E, quando non riescono con l’acido e con le armi, tentano di farlo in rete. Vogliono far sapere a tutti che la loro ex donna è una poco di buono, e spesso allegano anche nome e cognome della malcapitata e l’indirizzo. A poco serve la denuncia: quando sarà disposta la rimozione dell’immagine, sarà comunque tardi perché, nel frattempo, le visualizzazioni saranno alle stelle e i contenuti saranno diventati virali. Il danno sarà irreparabile. L’unico deterrente per questi criminali potrebbe essere rappresentato da una legge ad hoc, un’azione penale detentiva severissima e l’interdizione dall’uso dei social. Tutti, i social. Ma, purtroppo, il nostro garantismo giuridico e giudiziario non lo consente. E, così, le vittime di certi reati restano isolate.

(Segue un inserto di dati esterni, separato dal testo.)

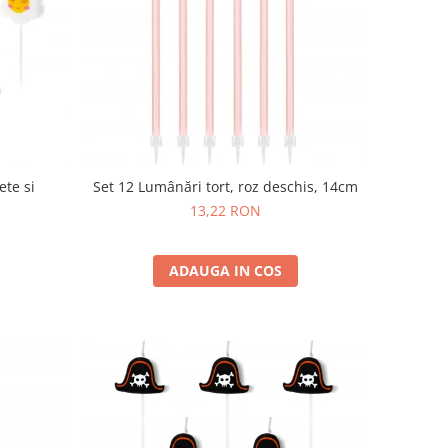
ete si
Set 12 Lumânări tort, roz deschis, 14cm
13,22 RON
ADAUGA IN COS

Queste donne vengono messe alla gogna, nel 90% sono colpite da sindrome depressiva. Ritornando alla triste vicenda di Tiziana Cantone: che sia da monito. Era un anno e mezzo che questa ragazza era messa alla gogna, chiedendo disperatamente la rimozione delle immagini. Nessuno lo ha fatto. Si è suicidata a 31 anni per disperazione. Ma ricordo un altro caso, quello di una giovane disperata perché il suo ex aveva inviato ai suoi amici e al nuovo fidanzato di lei, le sue foto intime. Uccisa nell’anima e derisa da tutti, è stata lasciata dal suo nuovo fidanzato. Non intervengo rispetto a quest’ultima cosa. Ma rifletto sulla tragedia esistenziale di questa ragazza che vivrà per sempre questa gogna, mentre il suo ex continua a deriderla in un bar davanti ai suoi amici nell’indifferenza generale.